Sunday 17 June 2012

The eventual flowering of the real Mr Bloom

Ettore Schmitz, 1861 - 1928, published
novels under the pen name Italo Svevo.
Modernism. Ha! Yes, it can be difficult. And also there's an element of a Cinderella complex operating within it. Such as celebrations of Bloomsday, 16 June, the day James Joyce's character Leopold Bloom steps out of his front door to flaner the streets in Dublin. Lit geeks are getting together to applaud a man who kept his mortal coil together during his life by teaching English to foreigners in the foreign cities he resided in, while writing novels at night or on days off. The misunderstood peripatetic genius, now vindicated! Enthusiasm! It's a modernism thing. Pushing stylistic boundaries to get closer to the truth of existence, the way people really are. Rejecting as outdated the old forms of expression that you learned so well as a youth, and finding new ways to tell the human story. Ways that reveal the actual mechanisms of life lying behind the sad tropes and clumsy lexical gestures of famous writers, no matter how loved or celebrated they were. You are unforgiving and critical because immortality awaits you despite the fact that you hate your job and nobody cares about your abstruse literary lucubrations. You fool.

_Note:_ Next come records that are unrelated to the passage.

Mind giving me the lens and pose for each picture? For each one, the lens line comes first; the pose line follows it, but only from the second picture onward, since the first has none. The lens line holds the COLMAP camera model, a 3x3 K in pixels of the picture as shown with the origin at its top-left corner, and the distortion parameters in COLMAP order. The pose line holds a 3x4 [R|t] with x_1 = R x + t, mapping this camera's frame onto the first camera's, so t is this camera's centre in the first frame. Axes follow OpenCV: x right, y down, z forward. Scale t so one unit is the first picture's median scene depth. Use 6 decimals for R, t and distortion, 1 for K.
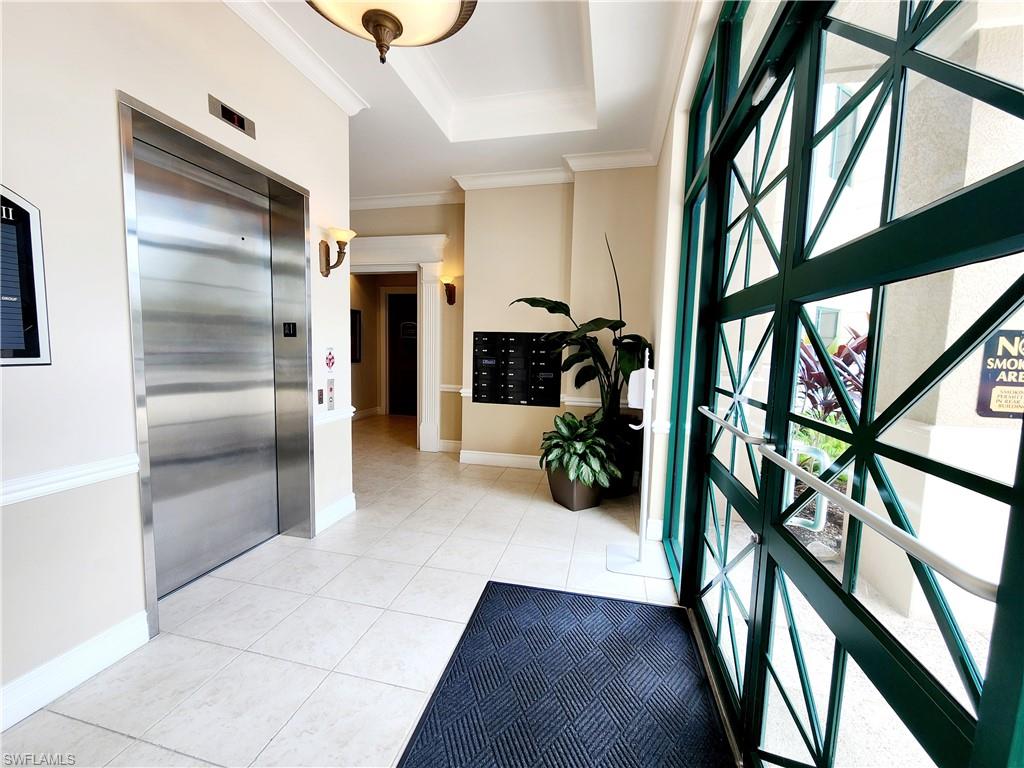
lens RADIAL K [[421.3, 0, 507.6], [0, 421.3, 388.3], [0, 0, 1]] dist [0.001302, -0.000145]
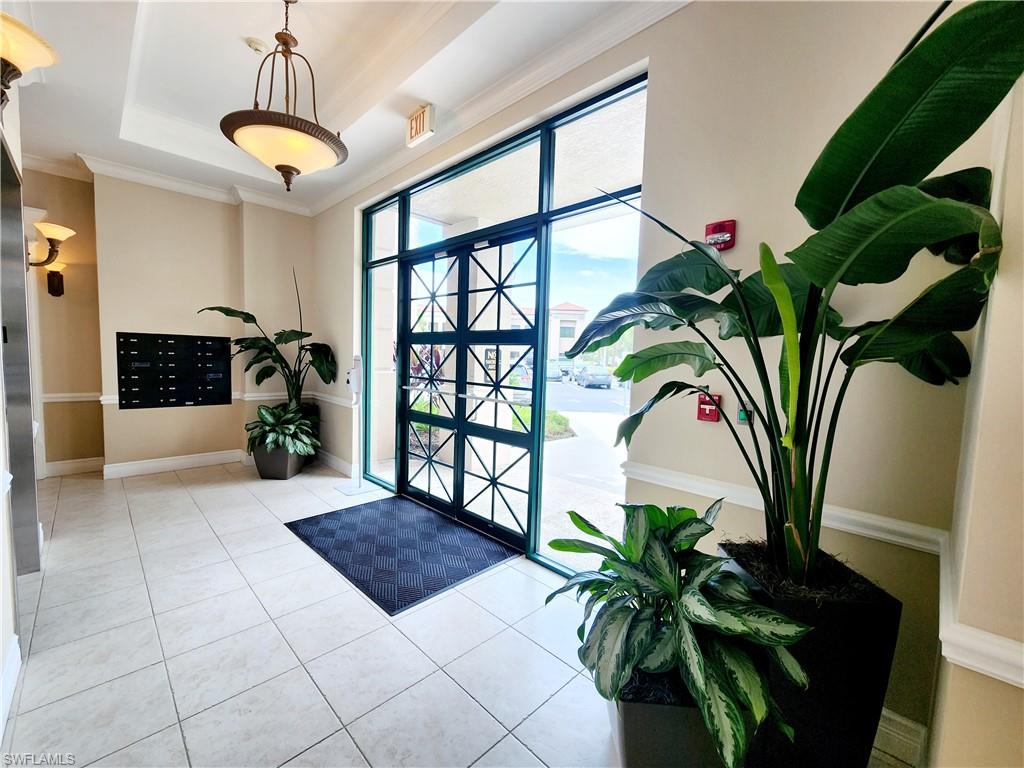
lens RADIAL K [[421.3, 0, 507.6], [0, 421.3, 388.3], [0, 0, 1]] dist [0.001302, -0.000145]
pose [[0.524721, -0.072520, 0.848180, -0.546133], [0.061158, 0.997002, 0.047409, -0.005971], [-0.849075, 0.026996, 0.527582, -0.252636]]
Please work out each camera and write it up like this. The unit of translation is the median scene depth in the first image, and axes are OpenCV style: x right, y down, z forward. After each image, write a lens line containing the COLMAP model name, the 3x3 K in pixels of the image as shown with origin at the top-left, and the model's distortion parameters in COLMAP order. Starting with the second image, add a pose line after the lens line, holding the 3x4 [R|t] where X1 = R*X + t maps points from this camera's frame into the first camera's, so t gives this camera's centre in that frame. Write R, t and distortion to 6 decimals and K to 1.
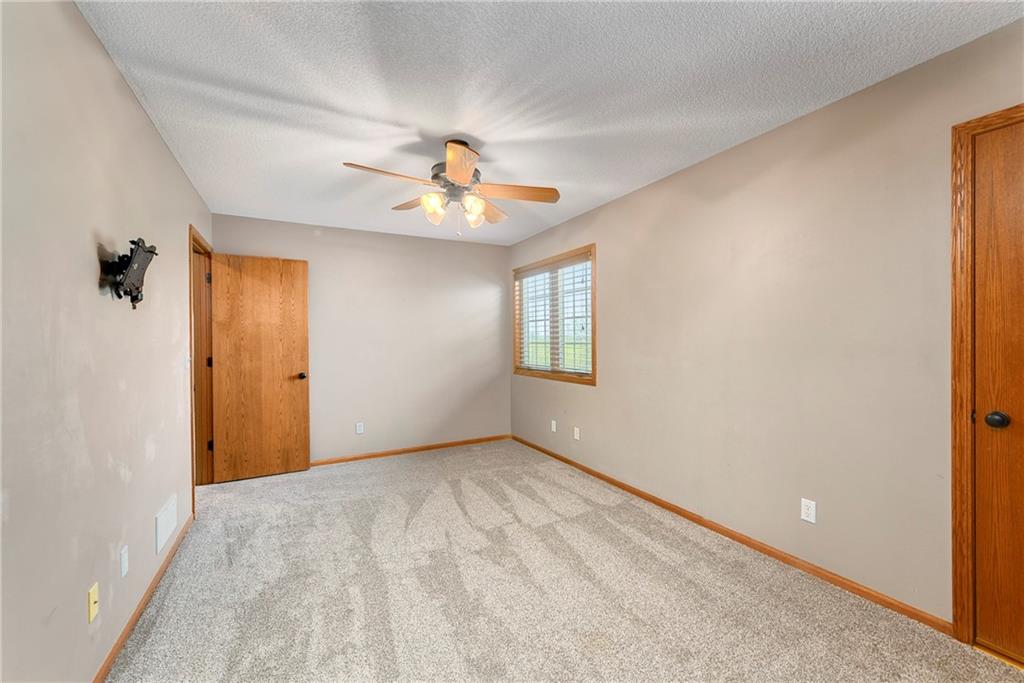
lens RADIAL K [[412.4, 0, 512.0], [0, 412.4, 341.5], [0, 0, 1]] dist [-0.000487, -0.000051]
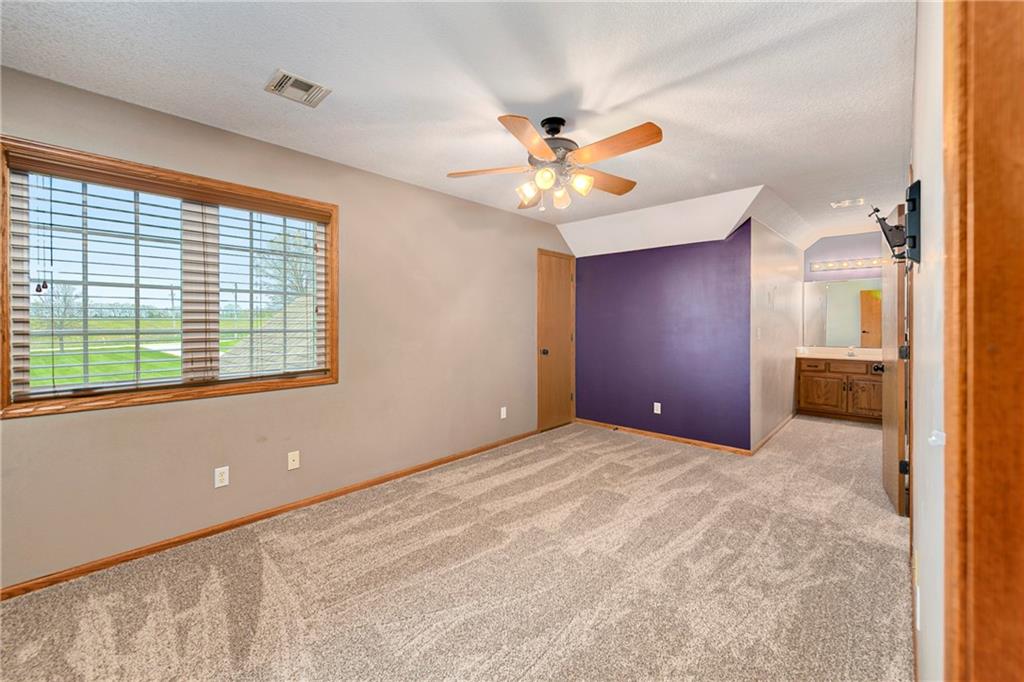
lens RADIAL K [[419.2, 0, 515.1], [0, 419.2, 323.0], [0, 0, 1]] dist [-0.001540, -0.000134]
pose [[-0.334215, 0.004425, 0.942487, -0.633973], [0.006786, 0.999974, -0.002289, -0.005026], [-0.942473, 0.005631, -0.334236, 0.876433]]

At the turn of the 20th Century there were only so many options available for young, intelligent and intellectual wannabees. So we see Joyce teaching English, Fernando Pessoa in Lisbon translating business letters, and Ettore Schmitz clerking at a Triestine bank. It was a double life, the life these aesthetically-inclined fin-de-siecle misfits and losers dedicated to the austere and demanding muse of Modernity. Occasionally - just once in a blue moon! - two such individuals might bump together to enthuse over Shakespeare or rip the living guts out of Walter Scott, while enjoying a bottle of wine in a comfortable bourgeois drawing room in the late afternoon. The consolations of misanthropy were rare indeed.

In 1907, while living in Trieste (1905 to 1915) Joyce took on Schmitz as a student and I like to think the two men occasionally drank together while having a discussion about the things they really loved, and knew a lot about, after class finished in the afternoon. I also assume that the bond the two men formed during these tetes-a-tete led to Joyce modelling Bloom on Schmitz during the composition of Ulysses, which took place from 1914 to 1921. Because I, too, fell in love with Schmitz, during my undergrad days at uni in the 80s, and I even wrote my thesis on him. It wasn't a very good thesis but it passed, and maybe that's the point.

As if life were a novel, Joyce fully returned the favour of having been understood. Not only did he use Schmitz in his outline of Bloom but he championed Schmitz's novels in Paris, where he next ventured, securing a French translation of Schmitz's 1923 novel La Coscienza di Zeno, and this influence - yes, there were people who appreciated Joyce during his lifetime, but not that many - led to Eugenio Montale, an Italian poet (who won the Nobel Prize for Literature in that same year of 1925), pushing for acceptance of Schmitz - who wrote under the pen name Italo Svevo - in his native Italy.

Cinderella strikes again, folks. Yes, ladies and gentlemen, it's vindication time once more. Svevo's novels had all been self-published beginning with Una vita (1892) and then Senilita (1898). The gap separating these two early novels from his final big work in 1923 is explained by the pain the lack of critical recognition for his work had caused Svevo. He had married in 1896 and after the critical failure of his second novel decided to put his energies into the business of his wife's father, eventually taking over the firm. It was a successful business making coatings used on ships to repel marine accretions using a secret chemical formula. Work led to travel around Europe. The fact that Svevo returned to writing novels at the age of 60 is an indication both of how much he loved literature, and of how disenchanted he had been with being ignored in the mainstream. It may also have been that exposure to Joyce reignited the old spark. He died from complications resulting from a car accident, aged 66.

Not many people outside Italy now read Svevo, unlike Joyce, who is globally admired and whose difficult Ulysses remains a contentious matter for many. (We won't even mention Finnegan's Wake, thank you.) But I see Svevo walking down the street in Trieste alongside his good friend, the painter Umberto Veruda, talking about books. Talking about psychoanalysis, the poems of Schiller, the writings of Marx. Shooting the breeze while all around him the perplexing machinery of industry and commerce rattled on like a restless merry-go-round. Veruda died in 1904, and in 1907 Svevo met Joyce. In the noughties before the Great War. The end of the extraordinary 19th Century, which had been a time of cultural refinement and fantastic economic growth. It was now the beginning of a new era of motorised speed, long-distance telephone calls, brilliant electrification of Europe's streets and houses. Modernity for all meant new ways of talking about the world. A few men and women - just a few - set about finding out how to write the future. At the going down of the sun and in the morning we remember them, lest the world forgets.